Task requirements:
The goal is an unaltered copy of the records below, minus any images.

(Dataset entries)
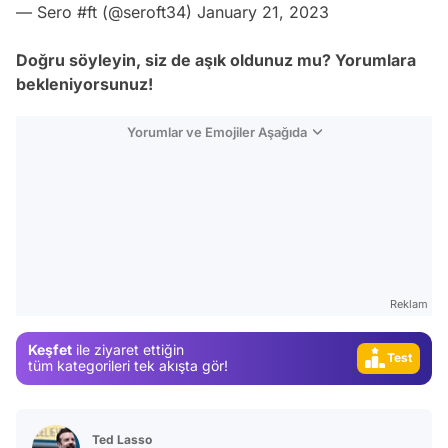
— Sero #ft (@seroft34)
January 21, 2023
Doğru söyleyin, siz de aşık oldunuz mu? Yorumlara
bekleniyorsunuz!
Yorumlar ve Emojiler Aşağıda
Video
Test
Gündem
Magazin
Reklam
Video
Keşfet
ile ziyaret ettiğin
Test
tüm kategorileri tek akışta gör!
Ted Lasso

Solution to the problem:
— Sero #ft (@seroft34)
January 21, 2023
Doğru söyleyin, siz de aşık oldunuz mu? Yorumlara
bekleniyorsunuz!
Yorumlar ve Emojiler Aşağıda
Video
Test
Gündem
Magazin
Reklam
Video
Keşfet
ile ziyaret ettiğin
Test
tüm kategorileri tek akışta gör!
Ted Lasso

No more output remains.